---- Input

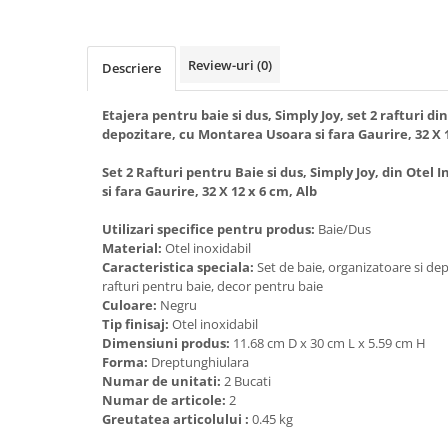
Review-uri
(0)
Descriere
Etajera pentru baie si dus, Simply Joy, set 2 rafturi di
depozitare, cu Montarea Usoara si fara Gaurire, 32 X 1
Set 2 Rafturi pentru Baie si dus, Simply Joy, din Otel
si fara Gaurire, 32 X 12 x 6 cm, Alb
Utilizari specifice pentru produs:
Baie/Dus
Material:
Otel inoxidabil
Caracteristica speciala:
Set de baie, organizatoare si de
rafturi pentru baie, decor pentru baie
Culoare:
Negru
Tip finisaj:
Otel inoxidabil
Dimensiuni produs:
11.68 cm D x 30 cm L x 5.59 cm H
Forma:
Dreptunghiulara
Numar de unitati:
2 Bucati
Numar de articole:
2
Greutatea articolului :
0.45 kg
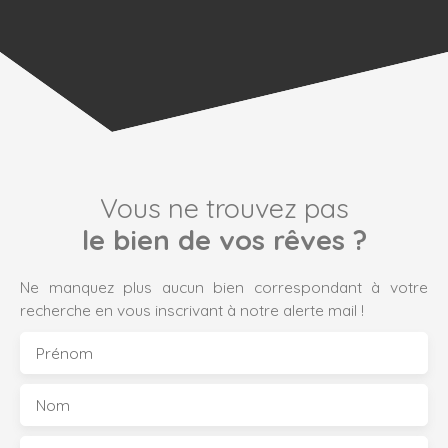
Vous ne trouvez pas
le bien de vos rêves ?
Ne manquez plus aucun bien correspondant à votre
recherche en vous inscrivant à notre alerte mail !
Prénom
Nom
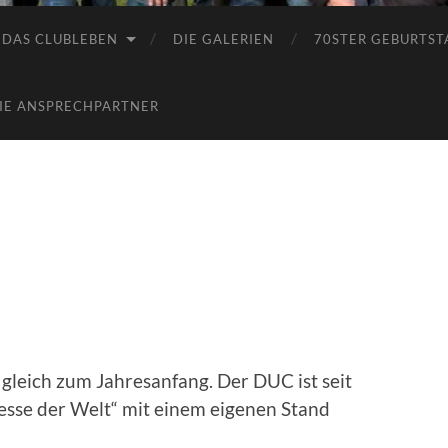
DAS CLUBLEBEN
DIE GALERIEN
70STER GEBURTST
IE ANSPRECHPARTNER
gleich zum Jahresanfang. Der DUC ist seit
sse der Welt“ mit einem eigenen Stand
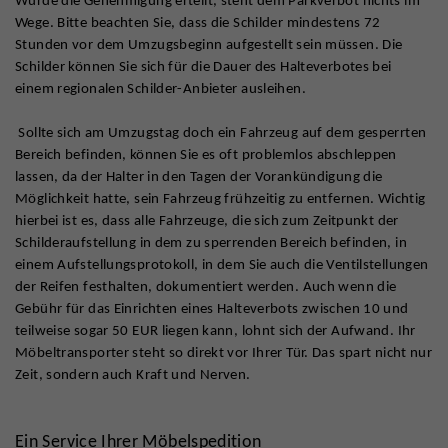
Wurde die Genehmigung erteilt, steht dem Parkverbot nichts im
Wege. Bitte beachten Sie, dass die Schilder mindestens 72
Stunden vor dem Umzugsbeginn aufgestellt sein müssen. Die
Schilder können Sie sich für die Dauer des Halteverbotes bei
einem regionalen Schilder-Anbieter ausleihen.
Sollte sich am Umzugstag doch ein Fahrzeug auf dem gesperrten
Bereich befinden, können Sie es oft problemlos abschleppen
lassen, da der Halter in den Tagen der Vorankündigung die
Möglichkeit hatte, sein Fahrzeug frühzeitig zu entfernen. Wichtig
hierbei ist es, dass alle Fahrzeuge, die sich zum Zeitpunkt der
Schilderaufstellung in dem zu sperrenden Bereich befinden, in
einem Aufstellungsprotokoll, in dem Sie auch die Ventilstellungen
der Reifen festhalten, dokumentiert werden. Auch wenn die
Gebühr für das Einrichten eines Halteverbots zwischen 10 und
teilweise sogar 50 EUR liegen kann, lohnt sich der Aufwand. Ihr
Möbeltransporter steht so direkt vor Ihrer Tür. Das spart nicht nur
Zeit, sondern auch Kraft und Nerven.
Ein Service Ihrer Möbelspedition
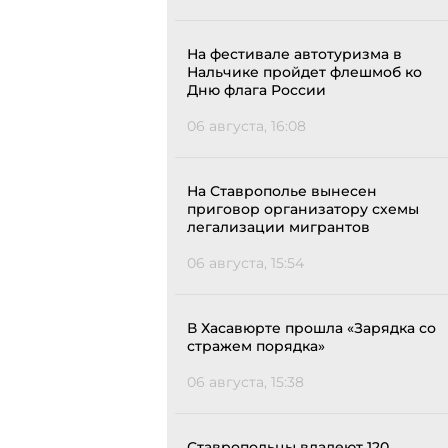
На фестивале автотуризма в
Нальчике пройдет флешмоб ко
Дню флага России
06 августа, 16:08
На Ставрополье вынесен
приговор организатору схемы
легализации мигрантов
06 августа, 15:54
В Хасавюрте прошла «Зарядка со
стражем порядка»
06 августа, 15:38
Ставропольцы владеют 120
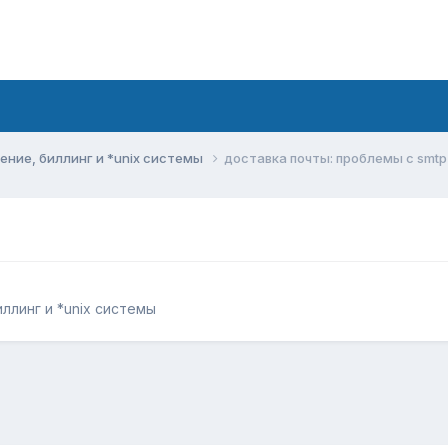
ние, биллинг и *unix системы
доставка почты: проблемы с smtp
ллинг и *unix системы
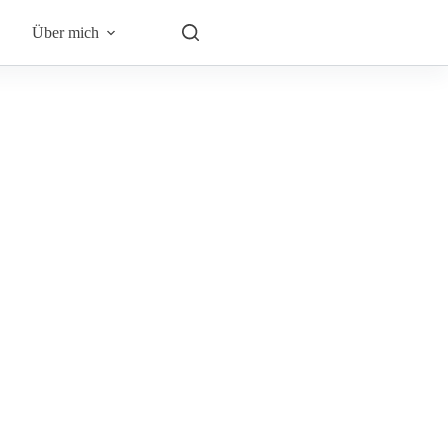
Über mich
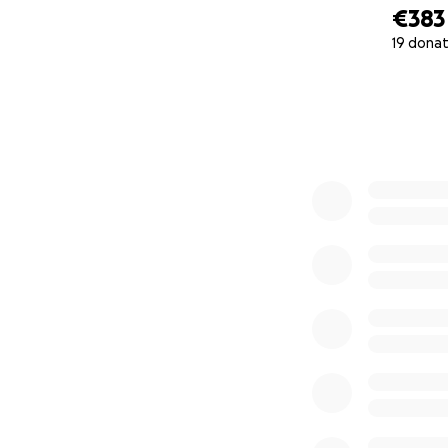
€383
19 donat
0% complete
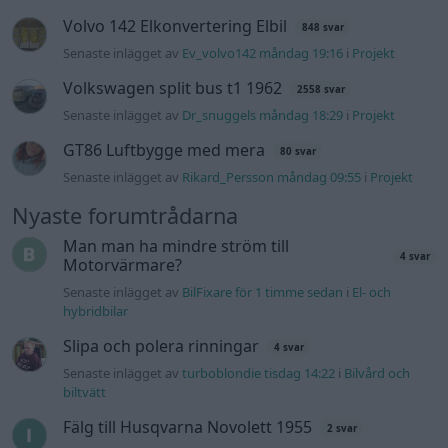
Volvo 142 Elkonvertering Elbil
848 svar
Senaste inlägget av
Ev_volvo142 måndag 19:16
i
Projekt
Volkswagen split bus t1 1962
2558 svar
Senaste inlägget av
Dr_snuggels måndag 18:29
i
Projekt
GT86 Luftbygge med mera
80 svar
Senaste inlägget av
Rikard_Persson måndag 09:55
i
Projekt
Nyaste forumtrådarna
Man man ha mindre ström till
4 svar
Motorvärmare?
Senaste inlägget av
BilFixare för 1 timme sedan
i
El- och
hybridbilar
Slipa och polera rinningar
4 svar
Senaste inlägget av
turboblondie tisdag 14:22
i
Bilvård och
biltvätt
Fälg till Husqvarna Novolett 1955
2 svar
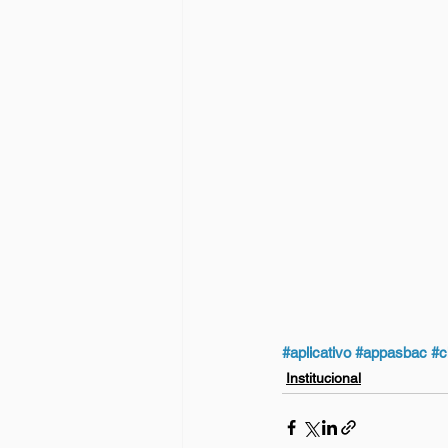
#aplicativo
#appasbac
#c
Institucional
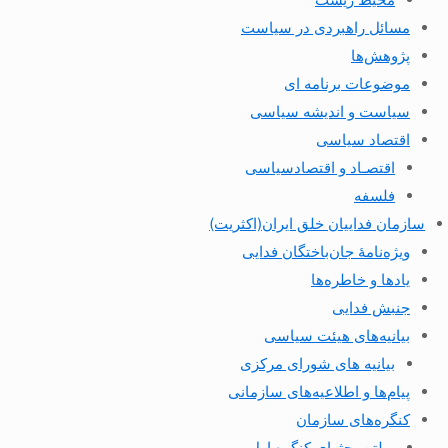
مسائل راهبردی در سیاست
پژوهش‌ها
موضوعات برنامه ای
سیاست و اندیشه سیاسی
اقتصاد سیاسی
اقتصـاد و اقتصاد‌سیاسی
فلسفه
سازمان فداییان خلق ایران(اکثریت)
ویژه‌نامهٔ جان‌باختگان فدایی
یادها و خاطره‌ها
جنبش فدایی
بیانیه‌های هیئت سیاسی
بیانیه های شورای مرکزی
پیام‌ها و اطلاعیه‌های سازمانی
کنگره‌های سازمان
بولتن بحثهای کنگره اول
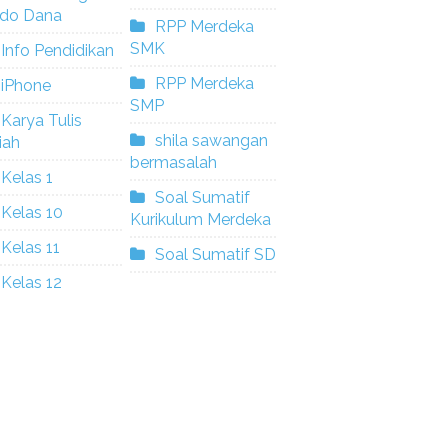
ldo Dana
RPP Merdeka
SMK
Info Pendidikan
RPP Merdeka
iPhone
SMP
Karya Tulis
shila sawangan
iah
bermasalah
Kelas 1
Soal Sumatif
Kelas 10
Kurikulum Merdeka
Kelas 11
Soal Sumatif SD
Kelas 12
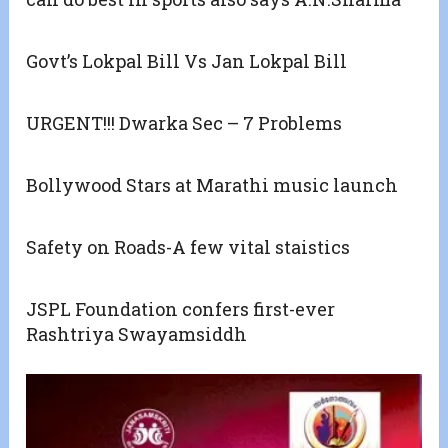
Govt’s Lokpal Bill Vs Jan Lokpal Bill
URGENT!!! Dwarka Sec – 7 Problems
Bollywood Stars at Marathi music launch
Safety on Roads-A few vital staistics
JSPL Foundation confers first-ever
Rashtriya Swayamsiddh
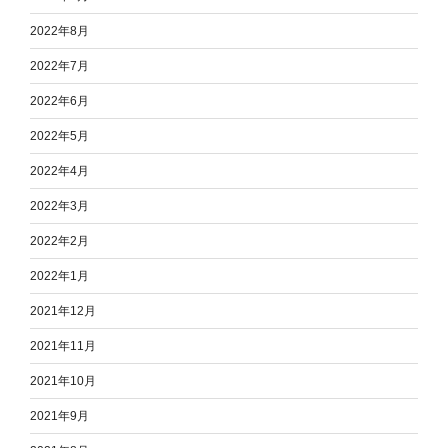
2022年8月
2022年7月
2022年6月
2022年5月
2022年4月
2022年3月
2022年2月
2022年1月
2021年12月
2021年11月
2021年10月
2021年9月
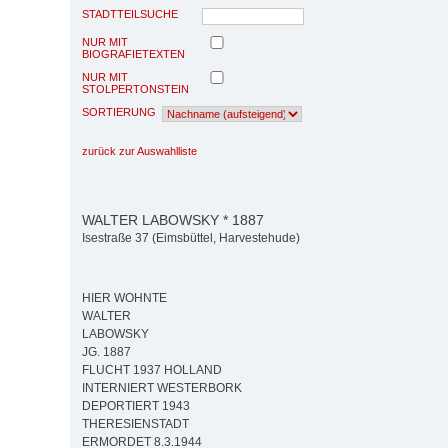
STADTTEILSUCHE
NUR MIT
BIOGRAFIETEXTEN
NUR MIT
STOLPERTONSTEIN
SORTIERUNG
zurück zur Auswahlliste
WALTER LABOWSKY * 1887
Isestraße 37 (Eimsbüttel, Harvestehude)
HIER WOHNTE
WALTER
LABOWSKY
JG. 1887
FLUCHT 1937 HOLLAND
INTERNIERT WESTERBORK
DEPORTIERT 1943
THERESIENSTADT
ERMORDET 8.3.1944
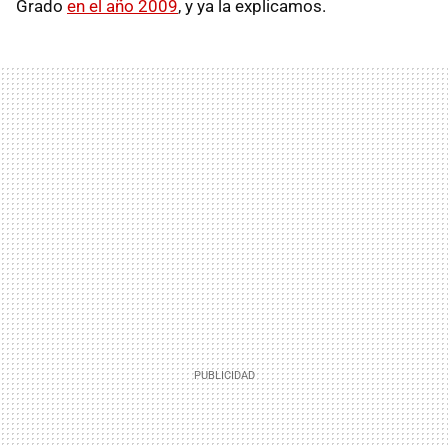
Grado
en el año 2009
, y ya la explicamos.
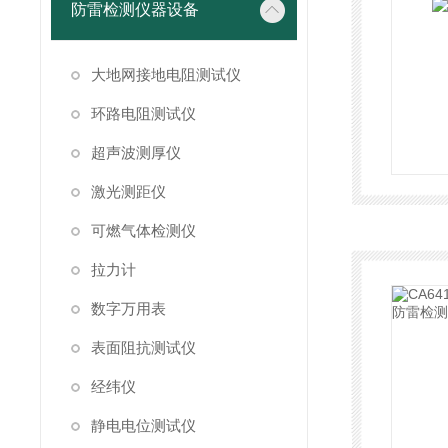
防雷检测仪器设备
大地网接地电阻测试仪
环路电阻测试仪
超声波测厚仪
激光测距仪
可燃气体检测仪
拉力计
数字万用表
表面阻抗测试仪
经纬仪
静电电位测试仪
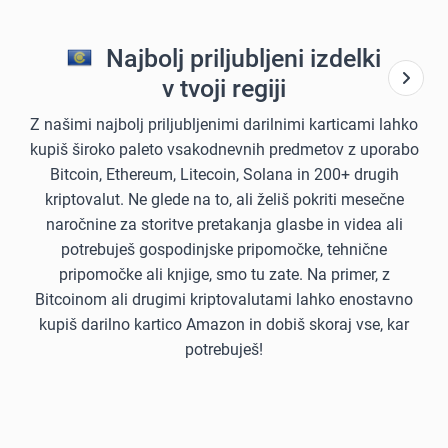
Najbolj priljubljeni izdelki
v tvoji regiji
Z našimi najbolj priljubljenimi darilnimi karticami lahko
kupiš široko paleto vsakodnevnih predmetov z uporabo
Bitcoin, Ethereum, Litecoin, Solana in 200+ drugih
kriptovalut. Ne glede na to, ali želiš pokriti mesečne
naročnine za storitve pretakanja glasbe in videa ali
potrebuješ gospodinjske pripomočke, tehnične
pripomočke ali knjige, smo tu zate. Na primer, z
Bitcoinom ali drugimi kriptovalutami lahko enostavno
kupiš darilno kartico Amazon in dobiš skoraj vse, kar
potrebuješ!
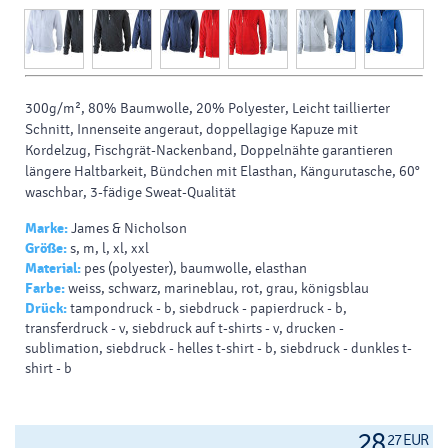
300g/m², 80% Baumwolle, 20% Polyester, Leicht taillierter
Schnitt, Innenseite angeraut, doppellagige Kapuze mit
Kordelzug, Fischgrät-Nackenband, Doppelnähte garantieren
längere Haltbarkeit, Bündchen mit Elasthan, Kängurutasche, 60°
waschbar, 3-fädige Sweat-Qualität
Marke:
James & Nicholson
Größe:
s, m, l, xl, xxl
Material:
pes (polyester), baumwolle, elasthan
Farbe:
weiss, schwarz, marineblau, rot, grau, königsblau
Drück:
tampondruck - b, siebdruck - papierdruck - b,
transferdruck - v, siebdruck auf t-shirts - v, drucken -
sublimation, siebdruck - helles t-shirt - b, siebdruck - dunkles t-
shirt - b
28
27 EUR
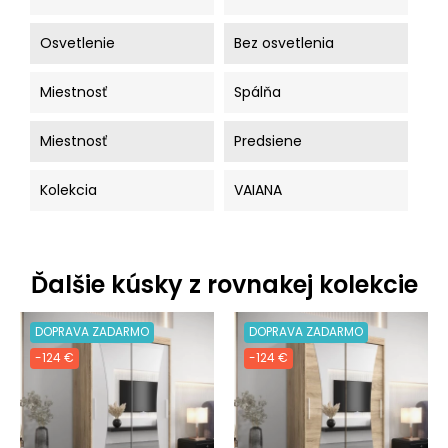
Osvetlenie
Bez osvetlenia
Miestnosť
Spálňa
Miestnosť
Predsiene
Kolekcia
VAIANA
Ďalšie kúsky z rovnakej kolekcie
DOPRAVA ZADARMO
DOPRAVA ZADARMO
-124 €
-124 €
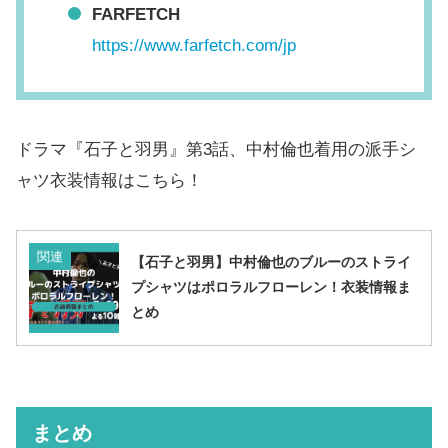
FARFETCH
https://www.farfetch.com/jp
ドラマ『石子と羽男』第3話、中村倫也着用の派手シ
ャツ衣装情報はこちら！
関連
【石子と羽男】中村倫也のブルーのストライ
プシャツはポロラルフローレン！衣装情報ま
とめ
まとめ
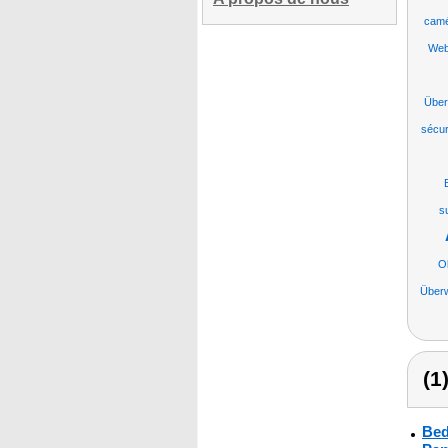
camé
Web
Übe
sécur
su
O
Über
(1
Bed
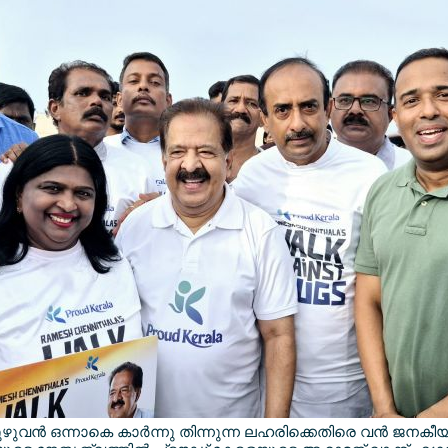
ന്‍ ഒന്നാകെ കാര്‍ന്നു തിന്നുന്ന ലഹരിക്കെതിരെ വന്‍ ജനകീയ മുന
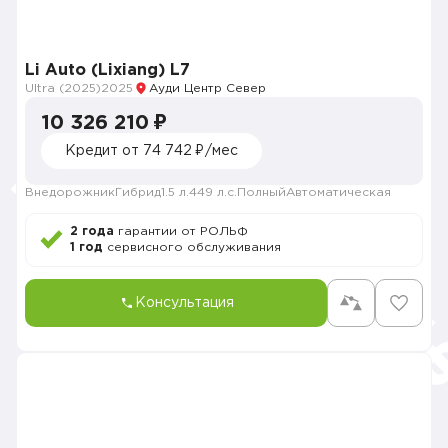
Li Auto (Lixiang) L7
Ultra (2025)
2025
Ауди Центр Север
10 326 210 ₽
Кредит от 74 742 ₽/мес
Внедорожник
Гибрид
1.5 л.
449 л.с.
Полный
Автоматическая
2 года
гарантии от РОЛЬФ
1 год
сервисного обслуживания
Консультация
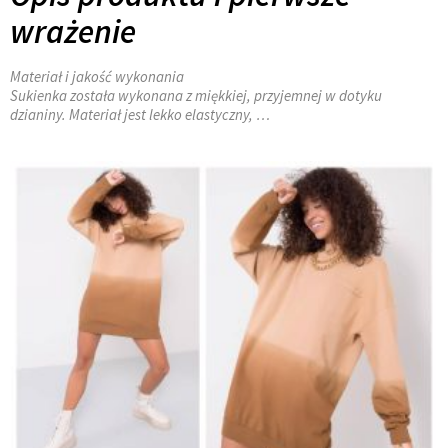
wrażenie
Materiał i jakość wykonania
Sukienka została wykonana z miękkiej, przyjemnej w dotyku
dzianiny. Materiał jest lekko elastyczny, …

--------

» **Work instructions**
Starting at the line that contains "プシャツはポロラルフローレン！衣装情報ま", write out every line through the end of the entries, both ends included, without any pictures.

» **Your response**
プシャツはポロラルフローレン！衣装情報ま
とめ
まとめ
camé
Web
Übe
sécur
su
O
Über
(1
Bed
ന്‍ ഒന്നാകെ കാര്‍ന്നു തിന്നുന്ന ലഹരിക്കെതിരെ വന്‍ ജനകീയ മുന
Li Auto (Lixiang) L7
Ultra (2025)
2025
Ауди Центр Север
10 326 210 ₽
Кредит от 74 742 ₽/мес
Внедорожник
Гибрид
1.5 л.
449 л.с.
Полный
Автоматическая
2 года
гарантии от РОЛЬФ
1 год
сервисного обслуживания
Консультация
wrażenie
Materiał i jakość wykonania
Sukienka została wykonana z miękkiej, przyjemnej w dotyku
dzianiny. Materiał jest lekko elastyczny, …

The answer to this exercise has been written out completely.